* _EXERCISE PASSAGE_:
==*==

According to a first aspect there is provided a convolution layer processor for a neural network accelerator, comprising:

- a memory access module configured to access elements of an input feature map comprising a first array of pixels from a memory; and
- a plurality of convolution modules, each convolution module configured to receive an element of the input feature map from the memory access module and perform a convolution operation on the received element of the input feature map with a convolution kernel comprising a second array of pixels to provide a corresponding element of an output feature map,
- the memory access module comprising:
- a DMA requester configured to request elements of the input feature map from the memory via a data bus;
- a data buffer configured to provide the requested elements to each of the plurality of convolution modules; and
- a pad supervisor module configured to provide to the data buffer, for each element requested by the DMA requester, padding pixels of the input feature map if the requested element extends beyond a boundary of the input feature map.

The pad supervisor module may be configured to suppress data read requests from the DMA requester for any padding pixels of the input feature map.

The pad supervisor module may comprise:

- padding value logic configured to determine when data is to be loaded from the memory via the buffer interface and when padding values are to be inserted;
- padding value insertion logic configured to insert padding values; and
- padding read logic configured to allow data read requests from the DMA requester to the memory via the buffer interface only for elements requiring no padding.

The convolution modules may be configured to operate in parallel.

The DMA requester may be configured to request subsequent elements of the input feature map from the memory while the convolution modules are processing current elements of the input feature map.

The DMA requester may be configured to request a plurality of elements of the input feature map, the plurality of elements having a stride defining a separation between adjacent ones of the plurality of elements across a width of the input feature map and a dilation defining a separation between adjacent ones of the plurality of elements across a height of the input feature map.

The DMA requester may be configured to request the plurality of elements of the input feature map for the respective plurality of convolution modules according to a sequence defined by a nested series of loops comprising a first loop defining elements across the width of the input feature map and a second loop defining elements across the height of the input feature map. The nested series of loops is a single set that serves all of the convolution modules. The series of loops includes within an inner loop an address adjustment based on a separate count from a selectable count start position. The adjustment is temporary, in that it does not affect the address calculations of the outer loops.

==*==

* _MATERIAL PROVIDED_:
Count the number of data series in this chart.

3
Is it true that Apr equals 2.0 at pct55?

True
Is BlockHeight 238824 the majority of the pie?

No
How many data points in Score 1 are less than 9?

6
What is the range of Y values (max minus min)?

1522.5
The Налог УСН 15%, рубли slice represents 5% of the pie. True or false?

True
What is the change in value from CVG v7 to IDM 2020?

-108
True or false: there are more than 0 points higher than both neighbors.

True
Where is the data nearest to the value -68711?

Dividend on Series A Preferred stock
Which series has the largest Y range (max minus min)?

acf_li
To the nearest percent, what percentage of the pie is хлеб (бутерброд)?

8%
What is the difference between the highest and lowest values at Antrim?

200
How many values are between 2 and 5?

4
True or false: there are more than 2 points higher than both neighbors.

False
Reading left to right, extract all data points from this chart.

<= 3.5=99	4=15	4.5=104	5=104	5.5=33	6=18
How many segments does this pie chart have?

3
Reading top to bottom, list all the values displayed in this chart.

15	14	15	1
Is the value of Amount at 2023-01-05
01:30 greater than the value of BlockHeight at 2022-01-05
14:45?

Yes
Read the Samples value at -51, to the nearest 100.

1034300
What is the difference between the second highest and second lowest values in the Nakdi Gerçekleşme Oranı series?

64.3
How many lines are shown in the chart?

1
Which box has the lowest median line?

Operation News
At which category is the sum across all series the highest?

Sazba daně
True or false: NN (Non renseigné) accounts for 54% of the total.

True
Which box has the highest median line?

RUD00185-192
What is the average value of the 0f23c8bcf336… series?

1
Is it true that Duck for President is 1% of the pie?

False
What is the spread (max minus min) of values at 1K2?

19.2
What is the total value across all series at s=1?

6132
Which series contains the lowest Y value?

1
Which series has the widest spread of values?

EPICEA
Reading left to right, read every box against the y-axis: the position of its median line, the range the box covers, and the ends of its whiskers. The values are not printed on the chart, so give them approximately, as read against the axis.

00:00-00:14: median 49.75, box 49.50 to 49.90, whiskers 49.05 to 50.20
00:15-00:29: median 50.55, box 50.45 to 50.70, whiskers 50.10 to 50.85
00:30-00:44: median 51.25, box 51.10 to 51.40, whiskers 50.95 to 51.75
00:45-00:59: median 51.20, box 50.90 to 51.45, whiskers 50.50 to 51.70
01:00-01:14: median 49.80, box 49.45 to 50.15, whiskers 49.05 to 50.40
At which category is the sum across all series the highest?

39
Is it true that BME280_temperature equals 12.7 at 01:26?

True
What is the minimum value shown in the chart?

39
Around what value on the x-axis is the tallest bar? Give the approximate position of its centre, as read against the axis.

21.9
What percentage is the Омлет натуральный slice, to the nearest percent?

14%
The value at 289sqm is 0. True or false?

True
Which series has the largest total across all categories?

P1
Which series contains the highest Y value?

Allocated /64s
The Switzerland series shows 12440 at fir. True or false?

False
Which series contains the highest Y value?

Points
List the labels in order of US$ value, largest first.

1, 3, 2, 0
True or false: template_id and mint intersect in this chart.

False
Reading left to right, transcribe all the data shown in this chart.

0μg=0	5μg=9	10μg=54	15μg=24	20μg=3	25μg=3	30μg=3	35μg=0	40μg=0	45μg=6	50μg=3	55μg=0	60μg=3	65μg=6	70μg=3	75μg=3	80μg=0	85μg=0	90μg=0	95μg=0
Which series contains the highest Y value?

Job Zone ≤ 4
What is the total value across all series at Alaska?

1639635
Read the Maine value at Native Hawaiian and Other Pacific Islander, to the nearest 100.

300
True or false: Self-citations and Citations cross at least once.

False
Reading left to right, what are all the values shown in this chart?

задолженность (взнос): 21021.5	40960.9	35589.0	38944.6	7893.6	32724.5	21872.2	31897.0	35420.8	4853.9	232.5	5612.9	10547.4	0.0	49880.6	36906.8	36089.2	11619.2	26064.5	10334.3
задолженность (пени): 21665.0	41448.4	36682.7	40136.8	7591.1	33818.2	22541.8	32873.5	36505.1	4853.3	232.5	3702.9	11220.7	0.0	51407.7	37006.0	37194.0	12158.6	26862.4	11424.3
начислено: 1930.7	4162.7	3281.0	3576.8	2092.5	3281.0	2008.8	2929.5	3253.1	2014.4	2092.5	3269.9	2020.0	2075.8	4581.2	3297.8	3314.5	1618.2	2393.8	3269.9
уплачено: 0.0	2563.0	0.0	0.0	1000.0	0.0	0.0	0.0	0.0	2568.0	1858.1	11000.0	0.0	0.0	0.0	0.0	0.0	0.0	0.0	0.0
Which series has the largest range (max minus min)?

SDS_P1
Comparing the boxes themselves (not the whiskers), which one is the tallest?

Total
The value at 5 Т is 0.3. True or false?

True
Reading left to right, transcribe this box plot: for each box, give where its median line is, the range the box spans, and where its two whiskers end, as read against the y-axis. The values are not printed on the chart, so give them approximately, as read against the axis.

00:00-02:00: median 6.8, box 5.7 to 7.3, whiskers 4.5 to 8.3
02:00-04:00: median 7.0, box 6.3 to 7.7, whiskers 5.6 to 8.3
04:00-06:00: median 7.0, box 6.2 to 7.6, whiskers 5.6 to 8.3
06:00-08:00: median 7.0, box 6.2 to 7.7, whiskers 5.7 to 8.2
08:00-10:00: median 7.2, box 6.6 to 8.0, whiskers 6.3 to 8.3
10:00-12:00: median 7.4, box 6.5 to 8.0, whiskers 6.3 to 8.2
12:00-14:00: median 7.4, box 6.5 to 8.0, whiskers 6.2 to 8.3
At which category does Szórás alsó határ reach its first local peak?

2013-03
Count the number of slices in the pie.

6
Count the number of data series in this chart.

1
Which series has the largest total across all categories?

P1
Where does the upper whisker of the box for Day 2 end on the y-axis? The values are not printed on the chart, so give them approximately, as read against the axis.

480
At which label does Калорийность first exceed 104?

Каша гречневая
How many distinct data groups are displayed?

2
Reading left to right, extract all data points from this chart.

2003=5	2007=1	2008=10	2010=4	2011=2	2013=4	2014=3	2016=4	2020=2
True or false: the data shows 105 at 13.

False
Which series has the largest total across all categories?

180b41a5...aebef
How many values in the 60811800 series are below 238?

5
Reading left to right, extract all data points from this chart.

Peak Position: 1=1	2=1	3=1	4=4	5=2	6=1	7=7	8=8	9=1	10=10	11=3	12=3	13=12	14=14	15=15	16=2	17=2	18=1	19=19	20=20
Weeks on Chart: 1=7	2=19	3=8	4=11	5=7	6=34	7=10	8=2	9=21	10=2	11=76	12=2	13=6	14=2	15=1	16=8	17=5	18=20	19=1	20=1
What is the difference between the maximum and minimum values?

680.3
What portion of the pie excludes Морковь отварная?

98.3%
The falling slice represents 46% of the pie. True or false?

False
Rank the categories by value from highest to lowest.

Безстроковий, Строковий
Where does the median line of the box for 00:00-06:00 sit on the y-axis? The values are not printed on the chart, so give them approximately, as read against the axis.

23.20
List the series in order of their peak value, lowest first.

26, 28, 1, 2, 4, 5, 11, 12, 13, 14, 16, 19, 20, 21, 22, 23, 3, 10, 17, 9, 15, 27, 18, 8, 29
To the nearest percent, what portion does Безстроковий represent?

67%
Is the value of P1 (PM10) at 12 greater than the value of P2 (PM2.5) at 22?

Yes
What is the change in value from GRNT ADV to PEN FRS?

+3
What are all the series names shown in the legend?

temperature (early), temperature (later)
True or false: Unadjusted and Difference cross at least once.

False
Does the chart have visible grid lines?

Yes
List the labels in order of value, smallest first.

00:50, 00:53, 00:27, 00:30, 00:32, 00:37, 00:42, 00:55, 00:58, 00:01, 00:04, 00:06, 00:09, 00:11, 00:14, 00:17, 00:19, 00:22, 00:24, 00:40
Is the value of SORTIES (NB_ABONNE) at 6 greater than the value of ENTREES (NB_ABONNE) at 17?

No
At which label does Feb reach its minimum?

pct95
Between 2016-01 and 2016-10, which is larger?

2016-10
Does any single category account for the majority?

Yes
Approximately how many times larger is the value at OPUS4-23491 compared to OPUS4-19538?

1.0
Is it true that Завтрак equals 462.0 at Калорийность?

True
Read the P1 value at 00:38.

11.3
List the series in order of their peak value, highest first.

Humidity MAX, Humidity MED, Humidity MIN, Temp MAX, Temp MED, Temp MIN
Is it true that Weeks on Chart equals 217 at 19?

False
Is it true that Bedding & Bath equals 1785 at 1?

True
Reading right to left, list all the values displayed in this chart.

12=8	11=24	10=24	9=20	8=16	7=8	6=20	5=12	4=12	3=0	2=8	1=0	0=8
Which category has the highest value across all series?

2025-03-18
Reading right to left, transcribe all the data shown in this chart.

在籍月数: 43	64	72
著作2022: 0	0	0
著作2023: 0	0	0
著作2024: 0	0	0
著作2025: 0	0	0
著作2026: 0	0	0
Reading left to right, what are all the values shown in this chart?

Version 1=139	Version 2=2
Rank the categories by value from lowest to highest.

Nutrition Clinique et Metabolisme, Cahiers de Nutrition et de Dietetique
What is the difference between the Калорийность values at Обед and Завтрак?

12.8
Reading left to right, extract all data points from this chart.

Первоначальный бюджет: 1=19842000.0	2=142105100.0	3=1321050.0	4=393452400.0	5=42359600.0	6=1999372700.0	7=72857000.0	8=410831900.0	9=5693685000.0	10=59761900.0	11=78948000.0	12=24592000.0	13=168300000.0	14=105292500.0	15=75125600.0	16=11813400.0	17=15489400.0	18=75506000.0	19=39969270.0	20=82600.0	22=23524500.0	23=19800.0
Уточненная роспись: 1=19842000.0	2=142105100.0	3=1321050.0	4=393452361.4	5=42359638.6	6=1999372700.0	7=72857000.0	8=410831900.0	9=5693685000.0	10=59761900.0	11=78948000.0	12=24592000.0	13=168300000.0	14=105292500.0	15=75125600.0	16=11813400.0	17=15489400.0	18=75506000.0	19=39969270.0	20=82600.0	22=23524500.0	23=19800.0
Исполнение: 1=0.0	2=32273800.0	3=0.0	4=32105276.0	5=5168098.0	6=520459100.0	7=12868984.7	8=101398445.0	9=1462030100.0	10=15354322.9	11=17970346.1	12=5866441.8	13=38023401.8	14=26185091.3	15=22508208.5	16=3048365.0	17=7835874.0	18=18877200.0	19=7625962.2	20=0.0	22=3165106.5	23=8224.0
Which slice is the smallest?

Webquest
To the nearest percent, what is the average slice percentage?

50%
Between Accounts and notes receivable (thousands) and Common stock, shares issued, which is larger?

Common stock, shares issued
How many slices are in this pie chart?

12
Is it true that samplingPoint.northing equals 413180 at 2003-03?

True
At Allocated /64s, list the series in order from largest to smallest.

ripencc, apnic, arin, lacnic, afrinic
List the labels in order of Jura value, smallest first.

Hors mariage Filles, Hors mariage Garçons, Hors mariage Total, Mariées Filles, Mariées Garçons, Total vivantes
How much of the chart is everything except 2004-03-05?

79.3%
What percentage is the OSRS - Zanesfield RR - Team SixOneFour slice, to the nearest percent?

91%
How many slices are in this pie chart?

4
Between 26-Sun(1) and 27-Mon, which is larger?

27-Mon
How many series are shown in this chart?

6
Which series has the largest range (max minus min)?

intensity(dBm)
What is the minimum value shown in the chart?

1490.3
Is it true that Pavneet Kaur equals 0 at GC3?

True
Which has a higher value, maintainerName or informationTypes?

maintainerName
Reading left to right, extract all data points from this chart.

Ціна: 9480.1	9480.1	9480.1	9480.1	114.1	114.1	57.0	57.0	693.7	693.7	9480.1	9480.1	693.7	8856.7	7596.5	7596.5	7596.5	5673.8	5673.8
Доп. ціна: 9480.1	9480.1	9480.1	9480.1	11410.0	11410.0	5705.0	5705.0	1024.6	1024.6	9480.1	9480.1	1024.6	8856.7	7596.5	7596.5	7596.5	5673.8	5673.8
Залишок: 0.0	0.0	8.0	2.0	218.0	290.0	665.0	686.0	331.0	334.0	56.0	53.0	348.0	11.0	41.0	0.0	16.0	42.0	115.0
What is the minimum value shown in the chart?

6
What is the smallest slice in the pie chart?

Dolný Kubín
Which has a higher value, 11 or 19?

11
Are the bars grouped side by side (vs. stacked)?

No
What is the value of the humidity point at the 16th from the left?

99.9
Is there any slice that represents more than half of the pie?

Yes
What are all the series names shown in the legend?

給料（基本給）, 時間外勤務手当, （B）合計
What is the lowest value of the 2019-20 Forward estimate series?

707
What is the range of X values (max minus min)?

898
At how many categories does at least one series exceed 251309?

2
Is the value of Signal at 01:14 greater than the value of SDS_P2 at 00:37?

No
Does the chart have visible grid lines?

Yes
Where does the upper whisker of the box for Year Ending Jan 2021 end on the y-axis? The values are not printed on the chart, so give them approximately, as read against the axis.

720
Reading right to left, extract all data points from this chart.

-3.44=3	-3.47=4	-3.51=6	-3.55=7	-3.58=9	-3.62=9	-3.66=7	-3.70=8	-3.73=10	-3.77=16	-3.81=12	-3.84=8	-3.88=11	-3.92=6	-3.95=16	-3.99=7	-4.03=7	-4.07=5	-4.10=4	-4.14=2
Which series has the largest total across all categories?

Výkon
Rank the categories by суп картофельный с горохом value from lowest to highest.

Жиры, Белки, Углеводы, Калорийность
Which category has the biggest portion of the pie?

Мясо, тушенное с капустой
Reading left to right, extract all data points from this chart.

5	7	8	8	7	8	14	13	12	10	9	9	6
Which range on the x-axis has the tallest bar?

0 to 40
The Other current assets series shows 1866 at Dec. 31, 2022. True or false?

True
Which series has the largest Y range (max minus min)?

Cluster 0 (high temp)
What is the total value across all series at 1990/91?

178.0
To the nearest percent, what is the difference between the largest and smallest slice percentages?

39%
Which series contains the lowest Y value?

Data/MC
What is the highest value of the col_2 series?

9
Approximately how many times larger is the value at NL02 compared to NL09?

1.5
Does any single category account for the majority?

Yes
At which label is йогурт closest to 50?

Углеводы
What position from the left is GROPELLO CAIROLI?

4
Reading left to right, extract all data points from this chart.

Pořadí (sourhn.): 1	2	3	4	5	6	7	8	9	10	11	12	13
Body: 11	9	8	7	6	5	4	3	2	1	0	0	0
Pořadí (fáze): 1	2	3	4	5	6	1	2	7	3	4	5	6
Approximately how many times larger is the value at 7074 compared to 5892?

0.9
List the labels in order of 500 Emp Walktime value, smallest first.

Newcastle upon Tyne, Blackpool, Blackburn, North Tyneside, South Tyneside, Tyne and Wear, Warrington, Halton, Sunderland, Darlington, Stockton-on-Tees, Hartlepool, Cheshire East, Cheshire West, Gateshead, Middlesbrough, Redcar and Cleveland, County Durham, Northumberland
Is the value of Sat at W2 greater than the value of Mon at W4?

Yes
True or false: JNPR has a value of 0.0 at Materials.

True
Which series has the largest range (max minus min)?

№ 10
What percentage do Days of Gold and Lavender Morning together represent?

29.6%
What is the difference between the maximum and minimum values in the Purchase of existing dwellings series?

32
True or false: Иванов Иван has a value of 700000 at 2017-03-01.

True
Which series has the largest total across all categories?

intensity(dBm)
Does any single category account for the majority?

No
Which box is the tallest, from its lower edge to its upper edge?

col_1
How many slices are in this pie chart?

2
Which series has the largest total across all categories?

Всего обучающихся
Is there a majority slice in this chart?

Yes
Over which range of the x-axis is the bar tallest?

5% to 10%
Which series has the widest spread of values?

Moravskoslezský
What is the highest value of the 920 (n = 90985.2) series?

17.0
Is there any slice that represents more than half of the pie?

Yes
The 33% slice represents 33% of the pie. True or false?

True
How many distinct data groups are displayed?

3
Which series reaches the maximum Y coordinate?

==*==

* _GOAL OF THE EXERCISE_: Write out the whole convolution layer processor passage above, word for word.

* _EXERCISE RESULT_:
According to a first aspect there is provided a convolution layer processor for a neural network accelerator, comprising:

- a memory access module configured to access elements of an input feature map comprising a first array of pixels from a memory; and
- a plurality of convolution modules, each convolution module configured to receive an element of the input feature map from the memory access module and perform a convolution operation on the received element of the input feature map with a convolution kernel comprising a second array of pixels to provide a corresponding element of an output feature map,
- the memory access module comprising:
- a DMA requester configured to request elements of the input feature map from the memory via a data bus;
- a data buffer configured to provide the requested elements to each of the plurality of convolution modules; and
- a pad supervisor module configured to provide to the data buffer, for each element requested by the DMA requester, padding pixels of the input feature map if the requested element extends beyond a boundary of the input feature map.

The pad supervisor module may be configured to suppress data read requests from the DMA requester for any padding pixels of the input feature map.

The pad supervisor module may comprise:

- padding value logic configured to determine when data is to be loaded from the memory via the buffer interface and when padding values are to be inserted;
- padding value insertion logic configured to insert padding values; and
- padding read logic configured to allow data read requests from the DMA requester to the memory via the buffer interface only for elements requiring no padding.

The convolution modules may be configured to operate in parallel.

The DMA requester may be configured to request subsequent elements of the input feature map from the memory while the convolution modules are processing current elements of the input feature map.

The DMA requester may be configured to request a plurality of elements of the input feature map, the plurality of elements having a stride defining a separation between adjacent ones of the plurality of elements across a width of the input feature map and a dilation defining a separation between adjacent ones of the plurality of elements across a height of the input feature map.

The DMA requester may be configured to request the plurality of elements of the input feature map for the respective plurality of convolution modules according to a sequence defined by a nested series of loops comprising a first loop defining elements across the width of the input feature map and a second loop defining elements across the height of the input feature map. The nested series of loops is a single set that serves all of the convolution modules. The series of loops includes within an inner loop an address adjustment based on a separate count from a selectable count start position. The adjustment is temporary, in that it does not affect the address calculations of the outer loops.